→ **DOCUMENT TEXT**:

Analytics and its effects on the MLB – The Stolen Base

This is the second piece in a series on the effects of analytics on baseball, the first on the bunt can be found here. This time I will be looking at the decline of the stolen base, the involvement of analytics in its decline and why there is a chance for a revival.

So what is a stolen base? A stolen base occurs when a runner advances to a base to which he is not entitled and the official scorer rules that the advance should be credited to the action of the runner. If the defending team makes a mistake (wild pitch, passed ball or error) the awarding of a stolen base can be slightly arbitrary as it is down to a scorer but in the modern game the stolen base is generally given to the runner if they made an attempt to steal before defending team made the mistake.

Why do people like stolen bases? Most people split baseball into four categories, hitting, pitching, fielding and baserunning. Stolen bases are the most visible aspect of baserunning, it easier to see the impact of a stolen base than a runner who manages to get to 3rd base of a soft single when they started on first. Also the potential of base stealing adds to the dynamic of pitcher versus batter, causing pitcher to shorten their wind up to the pitch so baserunners can’t easily steal bases.

Stealing a base is one of the most clearly visible aspects of baseball and has played its part in major games throughout the history of baseball, Jackie Robinson’s steal of home in the 1955 World Series (video), Dave Roberts steal in game 4 of the 2004 ALCS (video), Rickey Henderson in 1991 stealing 3rd base, then lifting it aloft as he broke the all-time steals record (video). These moments live on clear in the memory of fans, so when people think that they might not see moments like this in the future then they are going to be disappointed.

What is the purpose a stolen base? The simple idea behind a stolen base is that by advancing a runner by a base the batting team increases there chance of scoring runs and that is true in all circumstances. You are more likely to score a run, and score more runs, with a runner on second rather than first. But how successful at stealing do you have to be for it to be an overall benefit for the team.

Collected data

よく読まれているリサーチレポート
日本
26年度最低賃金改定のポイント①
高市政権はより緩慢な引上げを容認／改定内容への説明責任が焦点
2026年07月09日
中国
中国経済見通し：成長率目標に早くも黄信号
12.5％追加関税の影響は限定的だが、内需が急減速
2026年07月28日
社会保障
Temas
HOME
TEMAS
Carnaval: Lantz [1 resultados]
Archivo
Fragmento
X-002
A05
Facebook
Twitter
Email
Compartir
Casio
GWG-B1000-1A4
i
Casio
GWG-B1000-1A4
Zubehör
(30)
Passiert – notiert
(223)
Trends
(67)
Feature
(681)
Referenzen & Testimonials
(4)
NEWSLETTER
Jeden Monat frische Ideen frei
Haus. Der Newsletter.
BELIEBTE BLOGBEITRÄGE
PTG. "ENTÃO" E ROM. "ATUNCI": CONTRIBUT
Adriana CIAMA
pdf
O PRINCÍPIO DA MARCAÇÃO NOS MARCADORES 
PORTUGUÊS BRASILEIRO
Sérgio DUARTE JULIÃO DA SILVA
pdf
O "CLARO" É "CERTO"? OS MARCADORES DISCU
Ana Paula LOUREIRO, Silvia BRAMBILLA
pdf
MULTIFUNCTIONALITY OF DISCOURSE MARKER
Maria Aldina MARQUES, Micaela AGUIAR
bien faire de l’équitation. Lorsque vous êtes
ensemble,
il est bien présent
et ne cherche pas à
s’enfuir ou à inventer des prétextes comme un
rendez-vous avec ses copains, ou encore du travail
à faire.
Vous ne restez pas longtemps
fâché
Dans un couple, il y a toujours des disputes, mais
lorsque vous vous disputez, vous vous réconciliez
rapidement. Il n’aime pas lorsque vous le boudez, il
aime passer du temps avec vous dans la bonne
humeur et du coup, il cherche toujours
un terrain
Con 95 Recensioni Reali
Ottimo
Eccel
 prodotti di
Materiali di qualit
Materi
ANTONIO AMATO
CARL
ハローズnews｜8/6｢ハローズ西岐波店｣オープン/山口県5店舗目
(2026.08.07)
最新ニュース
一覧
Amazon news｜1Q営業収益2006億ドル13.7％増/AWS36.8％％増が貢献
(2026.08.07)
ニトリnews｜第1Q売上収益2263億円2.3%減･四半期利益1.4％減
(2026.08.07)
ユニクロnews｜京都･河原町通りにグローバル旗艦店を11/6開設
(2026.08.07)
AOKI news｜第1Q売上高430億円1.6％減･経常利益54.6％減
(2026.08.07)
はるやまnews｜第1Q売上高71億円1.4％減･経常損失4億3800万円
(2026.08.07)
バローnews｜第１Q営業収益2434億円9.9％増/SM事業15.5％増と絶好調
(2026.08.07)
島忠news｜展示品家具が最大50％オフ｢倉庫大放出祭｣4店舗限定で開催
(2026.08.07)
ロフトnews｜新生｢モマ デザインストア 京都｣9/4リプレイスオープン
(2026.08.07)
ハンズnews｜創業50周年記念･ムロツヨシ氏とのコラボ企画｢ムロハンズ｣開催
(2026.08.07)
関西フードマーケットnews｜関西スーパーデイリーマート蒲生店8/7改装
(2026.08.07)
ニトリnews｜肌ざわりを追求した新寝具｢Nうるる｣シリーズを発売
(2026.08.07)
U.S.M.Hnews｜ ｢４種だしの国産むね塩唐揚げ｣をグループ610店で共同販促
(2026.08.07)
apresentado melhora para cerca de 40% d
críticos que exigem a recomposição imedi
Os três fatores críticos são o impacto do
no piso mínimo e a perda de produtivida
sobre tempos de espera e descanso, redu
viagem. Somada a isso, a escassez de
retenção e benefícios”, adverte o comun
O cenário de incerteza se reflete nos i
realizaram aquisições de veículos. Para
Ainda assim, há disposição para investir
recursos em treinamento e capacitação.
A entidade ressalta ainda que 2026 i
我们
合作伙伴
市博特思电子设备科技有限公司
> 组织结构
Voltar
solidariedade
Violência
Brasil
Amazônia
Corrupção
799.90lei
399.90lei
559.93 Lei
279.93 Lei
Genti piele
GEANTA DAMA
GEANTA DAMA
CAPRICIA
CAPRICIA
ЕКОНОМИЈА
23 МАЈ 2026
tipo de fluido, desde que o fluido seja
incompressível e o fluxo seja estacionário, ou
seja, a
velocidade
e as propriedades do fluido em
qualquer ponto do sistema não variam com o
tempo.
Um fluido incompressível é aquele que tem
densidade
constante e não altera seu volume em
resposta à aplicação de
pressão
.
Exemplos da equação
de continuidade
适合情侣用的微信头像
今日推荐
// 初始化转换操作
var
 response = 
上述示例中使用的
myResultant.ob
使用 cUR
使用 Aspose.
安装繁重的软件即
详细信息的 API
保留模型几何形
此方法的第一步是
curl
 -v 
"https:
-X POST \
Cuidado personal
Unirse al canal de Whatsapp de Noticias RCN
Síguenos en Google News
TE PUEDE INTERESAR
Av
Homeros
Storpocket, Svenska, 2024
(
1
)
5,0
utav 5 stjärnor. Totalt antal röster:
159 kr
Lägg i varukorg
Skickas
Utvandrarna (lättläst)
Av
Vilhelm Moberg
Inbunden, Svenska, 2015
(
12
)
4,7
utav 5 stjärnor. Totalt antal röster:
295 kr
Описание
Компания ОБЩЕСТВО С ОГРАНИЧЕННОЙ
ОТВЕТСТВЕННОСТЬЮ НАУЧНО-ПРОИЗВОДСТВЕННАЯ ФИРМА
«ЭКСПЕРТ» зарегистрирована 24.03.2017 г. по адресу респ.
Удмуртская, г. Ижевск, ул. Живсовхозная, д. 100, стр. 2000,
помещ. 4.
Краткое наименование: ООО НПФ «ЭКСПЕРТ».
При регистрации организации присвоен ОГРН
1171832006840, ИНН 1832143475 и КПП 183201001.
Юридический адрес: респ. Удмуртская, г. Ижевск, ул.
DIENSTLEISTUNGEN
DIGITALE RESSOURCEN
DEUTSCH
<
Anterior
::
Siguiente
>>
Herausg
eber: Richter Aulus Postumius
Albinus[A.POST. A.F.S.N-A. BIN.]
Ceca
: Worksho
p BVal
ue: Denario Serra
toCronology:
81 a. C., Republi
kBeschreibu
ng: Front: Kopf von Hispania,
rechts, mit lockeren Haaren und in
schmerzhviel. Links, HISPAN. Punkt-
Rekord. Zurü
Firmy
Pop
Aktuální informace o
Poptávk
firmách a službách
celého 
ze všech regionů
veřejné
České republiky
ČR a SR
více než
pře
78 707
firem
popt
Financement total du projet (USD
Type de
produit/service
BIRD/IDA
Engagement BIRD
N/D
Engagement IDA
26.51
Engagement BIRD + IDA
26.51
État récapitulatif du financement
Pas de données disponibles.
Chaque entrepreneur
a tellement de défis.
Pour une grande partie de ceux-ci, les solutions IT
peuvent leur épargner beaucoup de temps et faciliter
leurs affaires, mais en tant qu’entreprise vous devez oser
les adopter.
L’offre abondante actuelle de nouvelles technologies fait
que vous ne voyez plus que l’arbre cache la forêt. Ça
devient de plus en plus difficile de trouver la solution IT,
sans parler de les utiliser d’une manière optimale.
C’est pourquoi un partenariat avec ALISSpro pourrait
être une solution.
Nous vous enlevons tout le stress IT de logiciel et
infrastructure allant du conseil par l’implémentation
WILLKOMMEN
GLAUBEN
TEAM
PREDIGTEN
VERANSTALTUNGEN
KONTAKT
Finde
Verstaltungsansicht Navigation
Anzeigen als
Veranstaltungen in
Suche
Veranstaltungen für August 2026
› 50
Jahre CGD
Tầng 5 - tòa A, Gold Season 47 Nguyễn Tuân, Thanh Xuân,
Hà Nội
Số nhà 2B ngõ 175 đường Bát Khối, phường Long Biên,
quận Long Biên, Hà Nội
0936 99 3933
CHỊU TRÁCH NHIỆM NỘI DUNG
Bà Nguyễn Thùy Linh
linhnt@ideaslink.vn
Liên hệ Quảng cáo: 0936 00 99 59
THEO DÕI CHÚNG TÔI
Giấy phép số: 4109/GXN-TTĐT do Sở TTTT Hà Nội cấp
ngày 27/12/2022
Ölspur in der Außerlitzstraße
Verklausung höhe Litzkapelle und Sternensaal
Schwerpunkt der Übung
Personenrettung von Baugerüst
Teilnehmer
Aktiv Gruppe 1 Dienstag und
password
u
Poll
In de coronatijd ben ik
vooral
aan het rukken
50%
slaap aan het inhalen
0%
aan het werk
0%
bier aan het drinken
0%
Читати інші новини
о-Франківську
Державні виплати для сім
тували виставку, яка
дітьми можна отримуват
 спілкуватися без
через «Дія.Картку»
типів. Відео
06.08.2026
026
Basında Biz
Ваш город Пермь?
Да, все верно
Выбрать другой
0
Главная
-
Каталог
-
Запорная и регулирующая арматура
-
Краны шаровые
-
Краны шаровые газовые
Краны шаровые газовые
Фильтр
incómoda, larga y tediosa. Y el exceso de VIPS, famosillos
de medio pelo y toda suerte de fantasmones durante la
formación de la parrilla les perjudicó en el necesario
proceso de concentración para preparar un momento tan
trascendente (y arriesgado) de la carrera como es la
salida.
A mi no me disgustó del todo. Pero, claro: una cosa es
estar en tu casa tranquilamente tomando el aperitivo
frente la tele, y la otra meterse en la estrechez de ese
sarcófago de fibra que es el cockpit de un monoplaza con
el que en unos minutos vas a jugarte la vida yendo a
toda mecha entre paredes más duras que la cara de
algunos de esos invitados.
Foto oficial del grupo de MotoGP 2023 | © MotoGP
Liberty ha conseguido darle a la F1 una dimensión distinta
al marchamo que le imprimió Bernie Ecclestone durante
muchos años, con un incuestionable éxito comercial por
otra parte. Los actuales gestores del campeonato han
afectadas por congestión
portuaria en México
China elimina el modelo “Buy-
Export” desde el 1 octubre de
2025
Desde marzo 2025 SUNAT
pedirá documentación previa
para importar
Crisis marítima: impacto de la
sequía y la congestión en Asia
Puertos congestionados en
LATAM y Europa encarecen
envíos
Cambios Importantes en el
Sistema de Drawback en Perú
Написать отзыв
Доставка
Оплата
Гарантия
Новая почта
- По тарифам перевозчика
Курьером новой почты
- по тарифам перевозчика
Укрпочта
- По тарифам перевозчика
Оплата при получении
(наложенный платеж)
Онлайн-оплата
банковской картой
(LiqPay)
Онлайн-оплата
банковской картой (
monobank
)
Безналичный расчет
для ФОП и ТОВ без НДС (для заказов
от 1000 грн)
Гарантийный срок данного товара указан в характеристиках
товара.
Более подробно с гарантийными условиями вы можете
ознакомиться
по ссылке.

→ **WHAT THE EXERCISE ASKS**:
Reproduce the stolen base article in full, word for word.

→ **YOUR SOLUTION**:
Analytics and its effects on the MLB – The Stolen Base

This is the second piece in a series on the effects of analytics on baseball, the first on the bunt can be found here. This time I will be looking at the decline of the stolen base, the involvement of analytics in its decline and why there is a chance for a revival.

So what is a stolen base? A stolen base occurs when a runner advances to a base to which he is not entitled and the official scorer rules that the advance should be credited to the action of the runner. If the defending team makes a mistake (wild pitch, passed ball or error) the awarding of a stolen base can be slightly arbitrary as it is down to a scorer but in the modern game the stolen base is generally given to the runner if they made an attempt to steal before defending team made the mistake.

Why do people like stolen bases? Most people split baseball into four categories, hitting, pitching, fielding and baserunning. Stolen bases are the most visible aspect of baserunning, it easier to see the impact of a stolen base than a runner who manages to get to 3rd base of a soft single when they started on first. Also the potential of base stealing adds to the dynamic of pitcher versus batter, causing pitcher to shorten their wind up to the pitch so baserunners can’t easily steal bases.

Stealing a base is one of the most clearly visible aspects of baseball and has played its part in major games throughout the history of baseball, Jackie Robinson’s steal of home in the 1955 World Series (video), Dave Roberts steal in game 4 of the 2004 ALCS (video), Rickey Henderson in 1991 stealing 3rd base, then lifting it aloft as he broke the all-time steals record (video). These moments live on clear in the memory of fans, so when people think that they might not see moments like this in the future then they are going to be disappointed.

What is the purpose a stolen base? The simple idea behind a stolen base is that by advancing a runner by a base the batting team increases there chance of scoring runs and that is true in all circumstances. You are more likely to score a run, and score more runs, with a runner on second rather than first. But how successful at stealing do you have to be for it to be an overall benefit for the team.